Cortadores de cana: Ministro Walmir Oliveira da Costa defende análise diferenciada
Por José Francisco Turco
Uma das palestras mais esperadas do XV Congresso Brasileiro de Direito do Trabalho Rural foi a conferência de encerramento do encontro, proferida pelo ministro do TST Walmir Oliveira da Costa. Com o tema “Remuneração do Trabalho Extraordinário do Cortador de Cana” o magistrado deu uma explicação considerada bastante didática pelo público que acompanhou todo o evento. Coube ao desembargador Francisco Alberto da Motta Peixoto Giordani, da 6ª Câmara do TRT, a apresentação do palestrante.
O assunto sobre o qual o ministro discorreu tem gerado intensa polêmica e está associado ao desgaste físico e psíquico inerente à atividade, que, em muitos casos, têm ocasionado até a morte por exaustão, conforme estudos realizados sobre o tema. Incentivados pela remuneração baseada na quantidade de cana cortada, o trabalhador – que chega a cortar 15 toneladas do produto por dia – acaba trabalhando além de suas forças para receber um salário mensal razoável.
Decisões proferidas na 15ª Região, tanto na 1ª como na 2ª instância, deferindo a chamada hora extra cheia (com adicional de penosidade) têm sido reformadas pelo TST, que baseia seu entendimento sobre o assunto na Súmula 340 daquela Corte (que trata dos comissionistas) e na Orientação Jurisprudencial 235, segundo a qual o empregado que trabalha no sistema de salário por produção faz jus somente ao adicional de horas extras.
Para o ministro Walmir, no entanto, o trabalho do cortador de cana é bastante peculiar, não podendo ser comparado com um comissionista, que muitas vezes trabalha em um ambiente muito mais saudável.
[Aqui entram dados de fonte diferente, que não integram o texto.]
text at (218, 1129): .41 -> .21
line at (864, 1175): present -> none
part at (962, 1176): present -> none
Chamando atenção para “evidentes diferenças” entre o trabalho rural e o trabalho urbano, o ministro propôs em um voto sobre o tema, rever o tratamento das horas extras no campo e propôs a revisão da Súmula 340, além de concluir pela inadequação da OJ 235. Essas revisões dependem ainda de uma análise da Corte, para uma possível unificação.
Ao ponderar que em casos como os dos cortadores de cana devam ser analisados mais aspectos sociológicos do que jurídicos, defendeu que “nós do Direito do Trabalho temos mais responsabilidade social”, mesmo frisando que os outros ramos do conhecimento jurídico também têm essa visão. Ele lecionou aos estudantes presentes que o TST não é exatamente um tribunal de justiça, mas sim uma Corte de unificação da jurisprudência. “A justiça deve ser aplicada pelos órgão de origem”, defendeu.
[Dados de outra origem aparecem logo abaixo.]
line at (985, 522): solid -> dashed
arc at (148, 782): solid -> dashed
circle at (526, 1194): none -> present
Nessa linha elogiou o trabalho da juíza Maria da Graça Bonança Barbosa, titular da 4ª VT de São José dos Campos, utilizado pelo ministro na elaboração de seu voto. Segundo a magistrada, a morte de trabalhadores nos canaviais paulistas pode ser relacionada ao fenômeno que os japoneses denominam de “karoshi”, a morte por excesso de trabalho. Na decisão, em que defende inclusive a mudança na forma de remuneração do trabalho com a cana, a magistrada ressalta que essas ocorrências são geralmente causadas por arritmia cardíaca, infarto ou acidente vascular cerebral (AVC), provocados pela jornada extensa de trabalho, que acarreta alterações do ritmo biológico ao exigir do organismo um esforço extremo.
No Japão, presume-se que mais de 10 mil trabalhadores são vitimados anualmente pela “karoshi”. Walmir também elogiou voto do desembargador Gerson Lacerda Pistori, proferido na mesma linha há alguns anos. Para o ministro Walmir, esses trabalhadores não podem continuar morrendo aos 37 anos. “Acorda, Justiça do Trabalho”, finalizou.
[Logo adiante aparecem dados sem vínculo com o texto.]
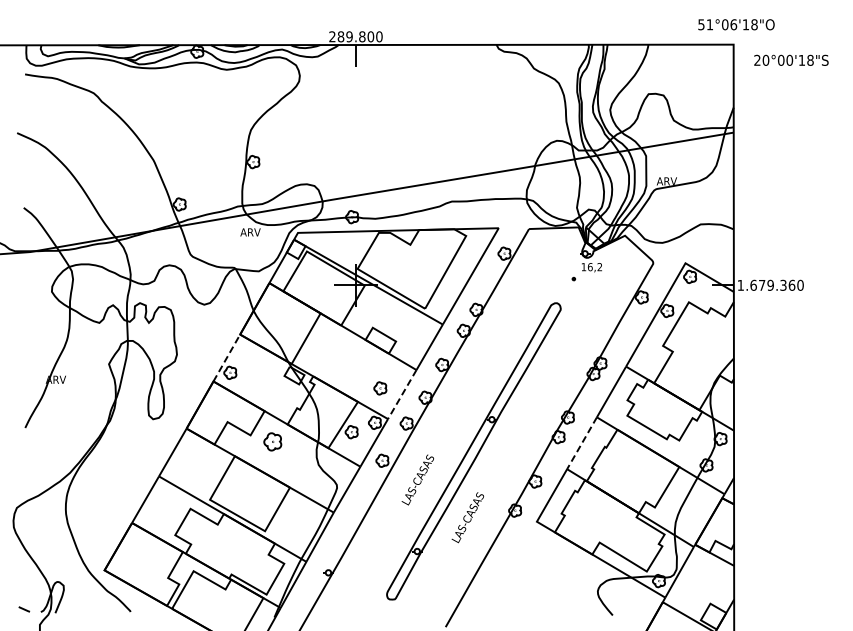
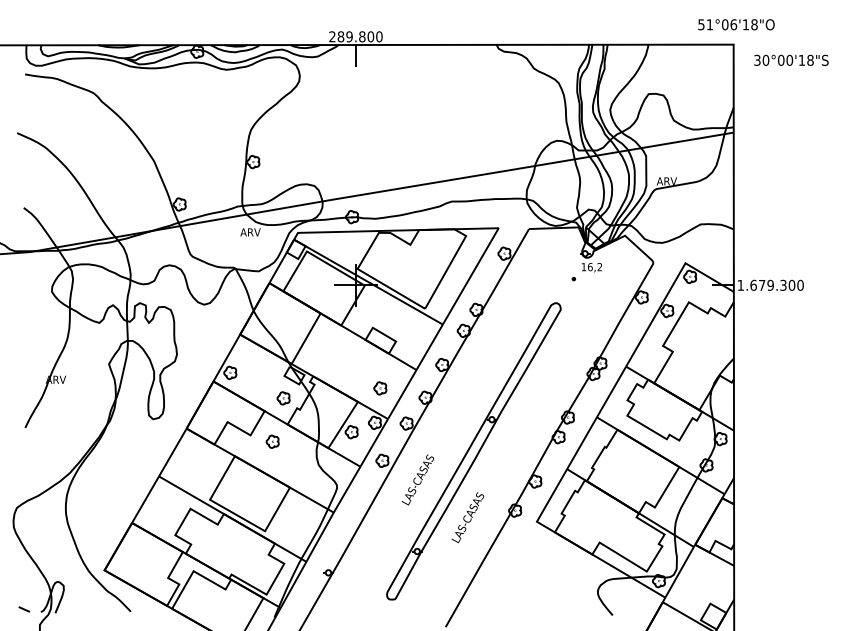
text at (757, 60): 20°00'18"S -> 30°00'18"S
text at (791, 284): 1.679.360 -> 1.679.300
line at (226, 358): dashed -> solid
line at (402, 395): dashed -> solid
part at (283, 398): none -> present
part at (272, 441) size: 20x20 px -> 15x15 px
line at (582, 443): dashed -> solid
O desembargador Giordani, no fechamento da conferência, disse que a exposição abordou a questão do trabalho dos trabalhadores da cana em suas mais variadas vertentes. “Foi como se várias roupas fossem retiradas de um armário”, cada qual observada sob a ótica de suas cores e formas. Ele desejou que de tudo o que foi exposto prevaleça a roupa da dignidade da pessoa humana.